■ **WHAT TO DO**
The lines to extract run from the start of the records through the line with "mouse_move(250, 475)", both ends included; drop the pictures.
(EXERCISE MATERIALS)
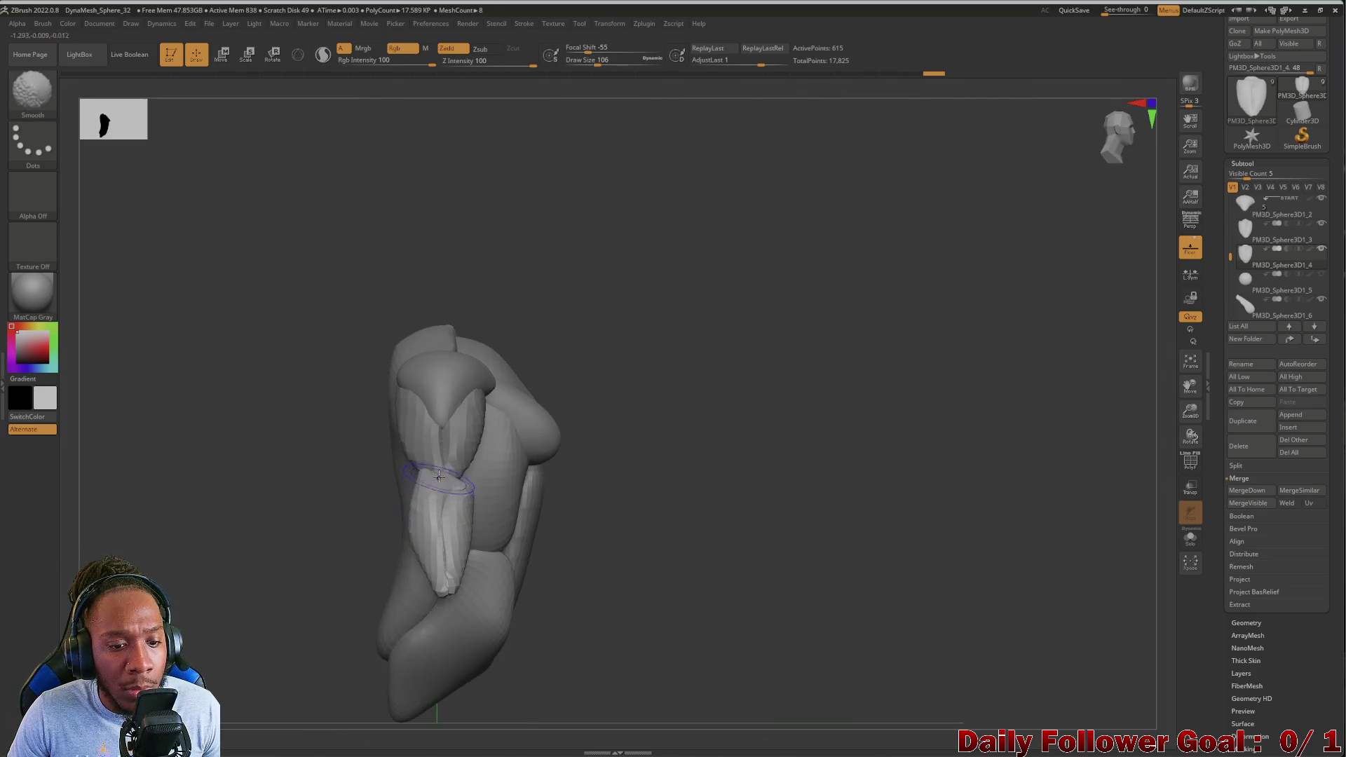
mouse_move(423, 487)
left_mouse_down()
mouse_move(208, 571)
mouse_move(408, 537)
left_mouse_up()
mouse_move(303, 459)
left_mouse_down()
mouse_move(282, 471)
mouse_move(300, 468)
mouse_move(300, 505)
mouse_move(269, 452)
mouse_move(241, 471)
mouse_move(452, 476)
left_mouse_up()
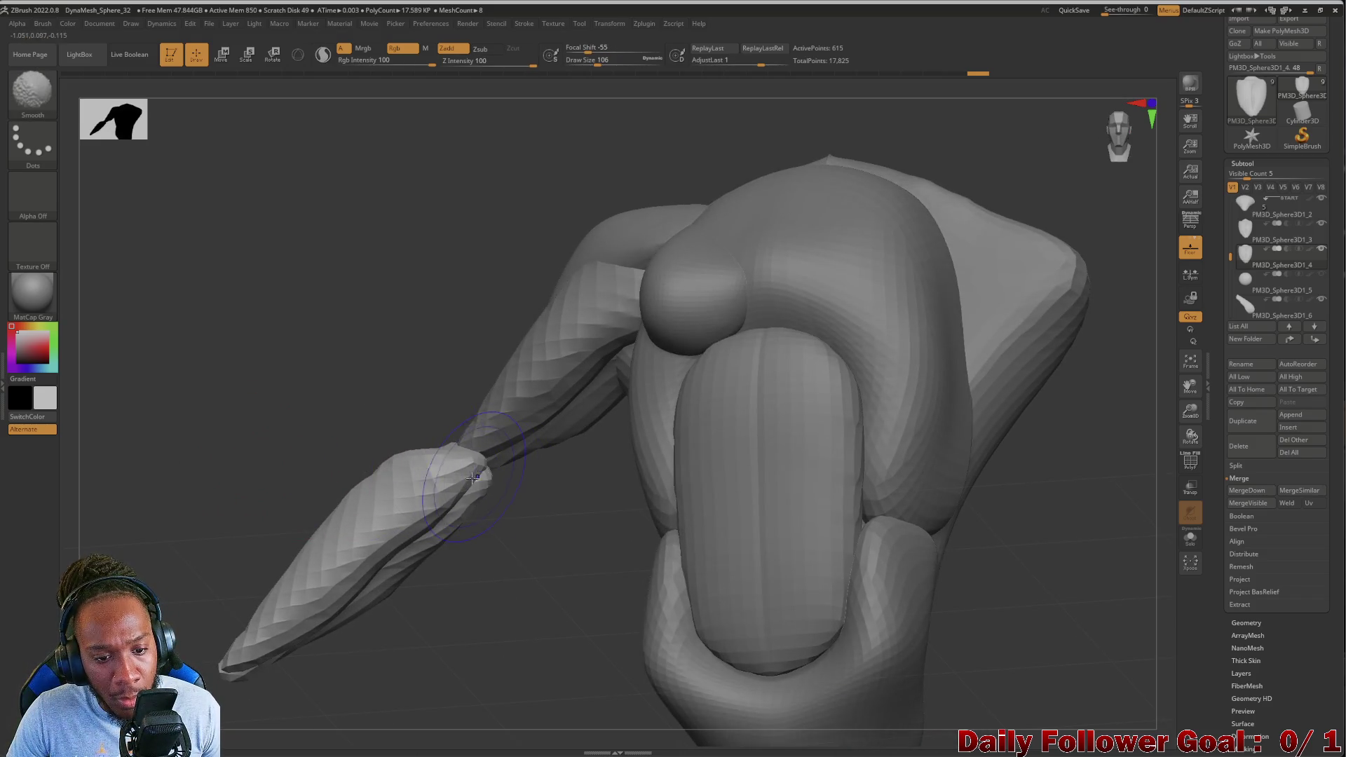
mouse_move(315, 421)
left_mouse_down()
mouse_move(234, 471)
mouse_move(423, 513)
mouse_move(402, 345)
mouse_move(429, 392)
mouse_move(385, 439)
mouse_move(474, 461)
mouse_move(250, 475)
mouse_move(216, 393)
mouse_move(420, 397)
left_mouse_up()
mouse_move(478, 429)
left_mouse_down()
mouse_move(345, 423)
mouse_move(250, 381)
mouse_move(435, 457)
mouse_move(267, 421)
left_mouse_up()
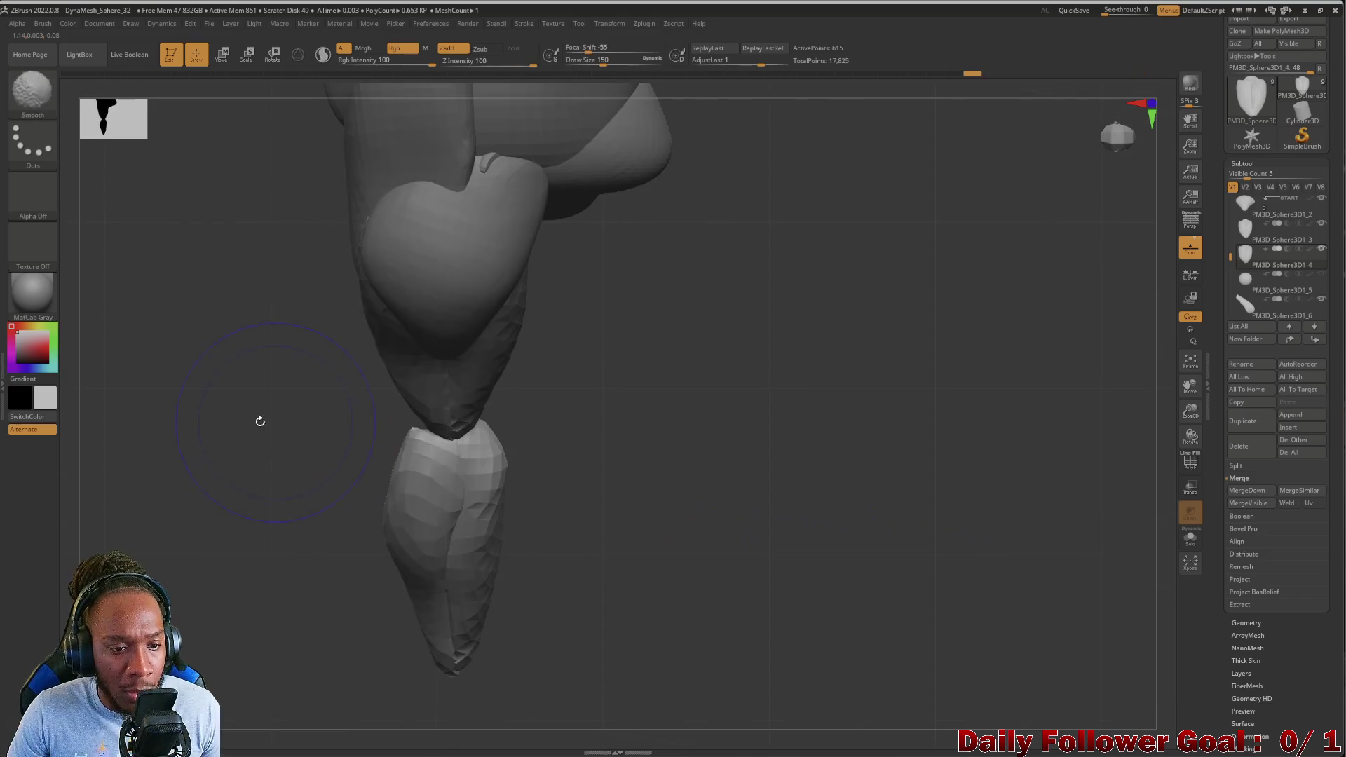
mouse_move(286, 473)
left_mouse_down()
mouse_move(343, 477)
mouse_move(385, 505)
mouse_move(359, 555)
mouse_move(252, 561)
mouse_move(421, 499)
mouse_move(255, 476)
mouse_move(228, 514)
mouse_move(204, 421)
mouse_move(192, 474)
mouse_move(225, 496)
left_mouse_up()
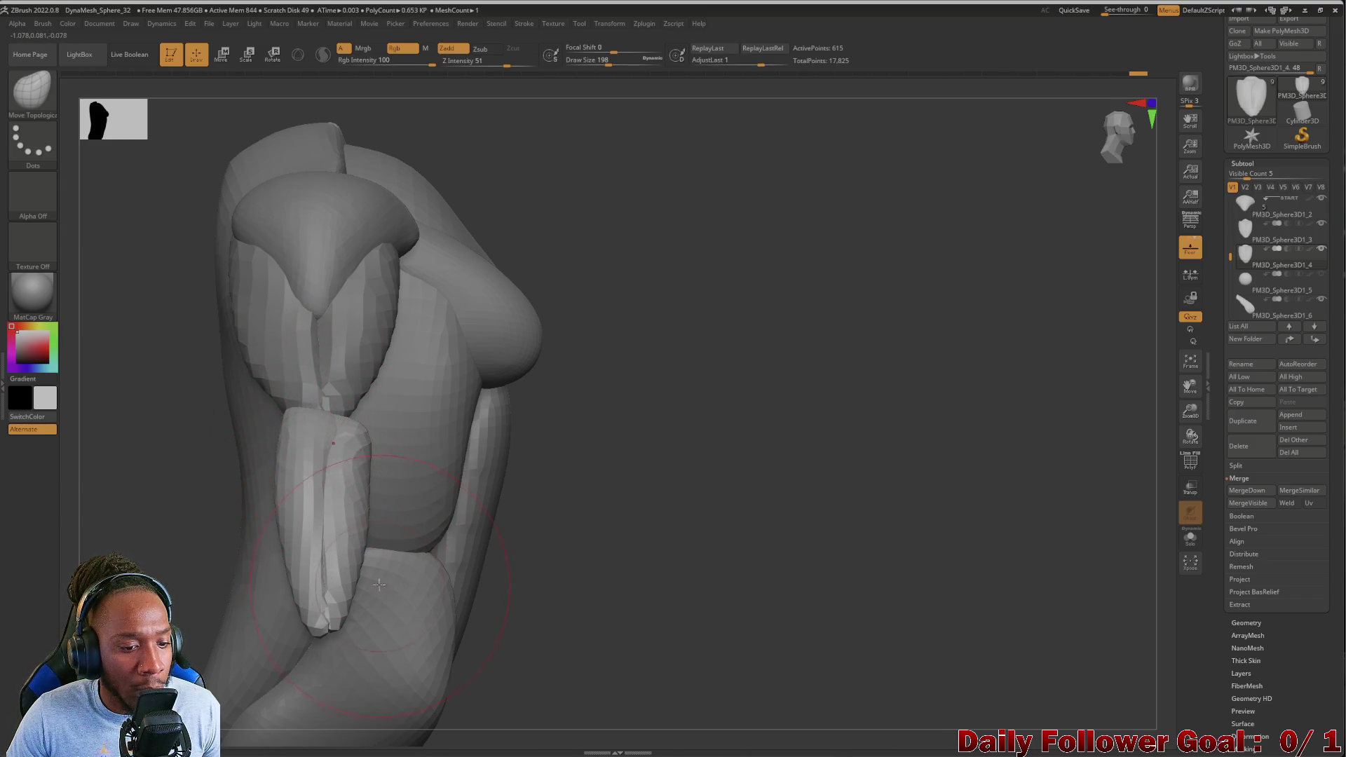
mouse_move(448, 501)
left_mouse_down()
mouse_move(219, 520)
mouse_move(115, 394)
mouse_move(146, 456)
left_mouse_up()
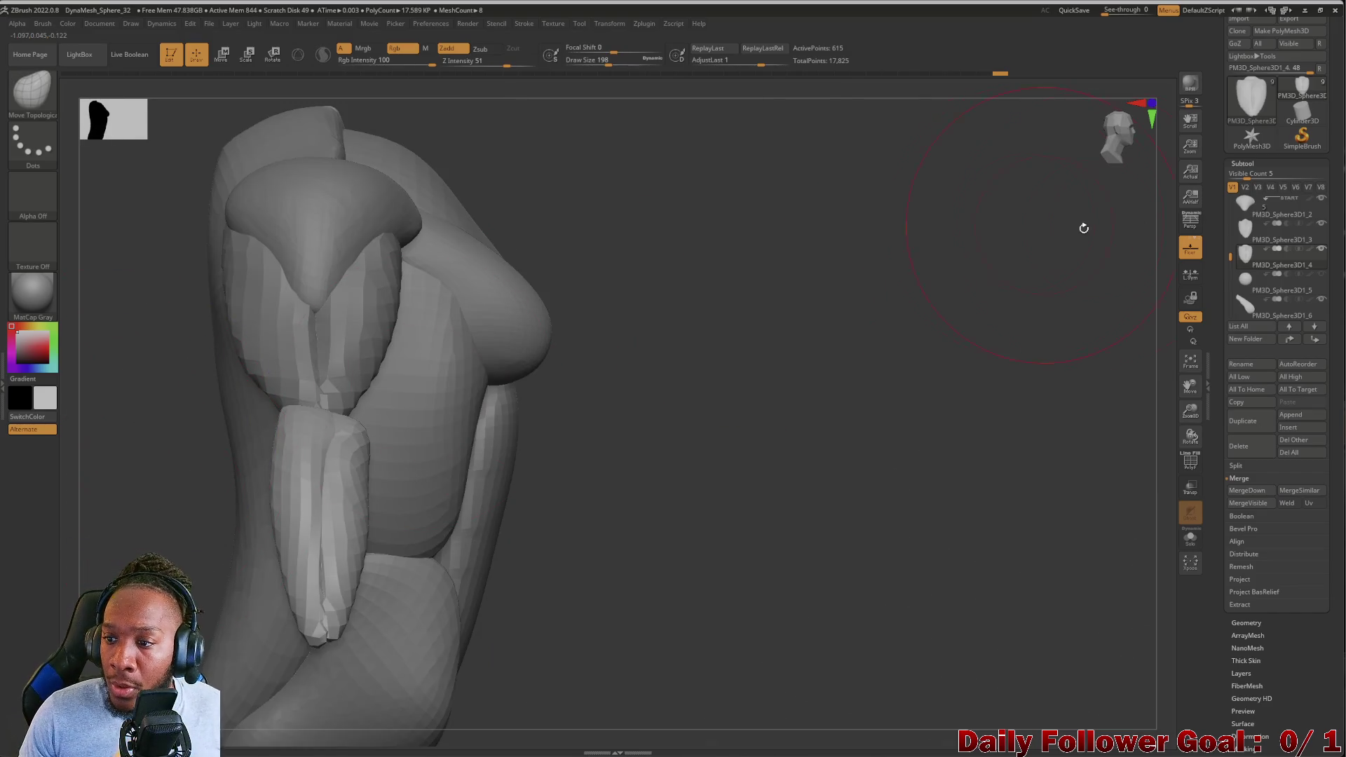
mouse_move(1249, 281)
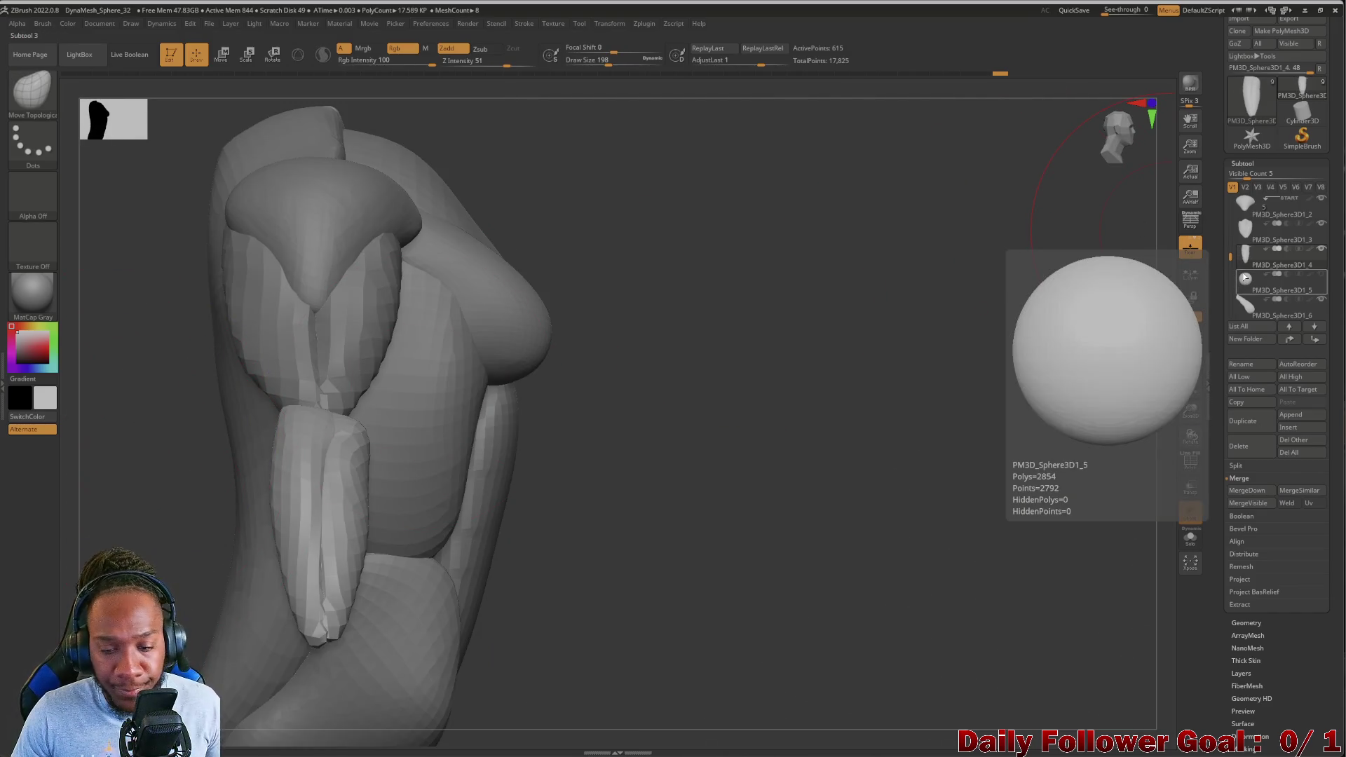
Select the big PM3D_Sphere3D1_5 sphere subtool and duplicate it
mouse_move(300, 505)
left_mouse_down()
mouse_move(298, 414)
mouse_move(248, 296)
mouse_move(450, 415)
left_mouse_up()
mouse_move(316, 363)
left_mouse_down()
mouse_move(285, 271)
mouse_move(231, 312)
mouse_move(208, 387)
mouse_move(405, 351)
mouse_move(357, 397)
mouse_move(296, 387)
left_mouse_up()
mouse_move(420, 389)
left_mouse_down()
mouse_move(234, 393)
mouse_move(636, 445)
left_mouse_up()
(End EXERCISE MATERIALS)
■ **RESPONSE TO THE TASK**
mouse_move(423, 487)
left_mouse_down()
mouse_move(208, 571)
mouse_move(408, 537)
left_mouse_up()
mouse_move(303, 459)
left_mouse_down()
mouse_move(282, 471)
mouse_move(300, 468)
mouse_move(300, 505)
mouse_move(269, 452)
mouse_move(241, 471)
mouse_move(452, 476)
left_mouse_up()
mouse_move(315, 421)
left_mouse_down()
mouse_move(234, 471)
mouse_move(423, 513)
mouse_move(402, 345)
mouse_move(429, 392)
mouse_move(385, 439)
mouse_move(474, 461)
mouse_move(250, 475)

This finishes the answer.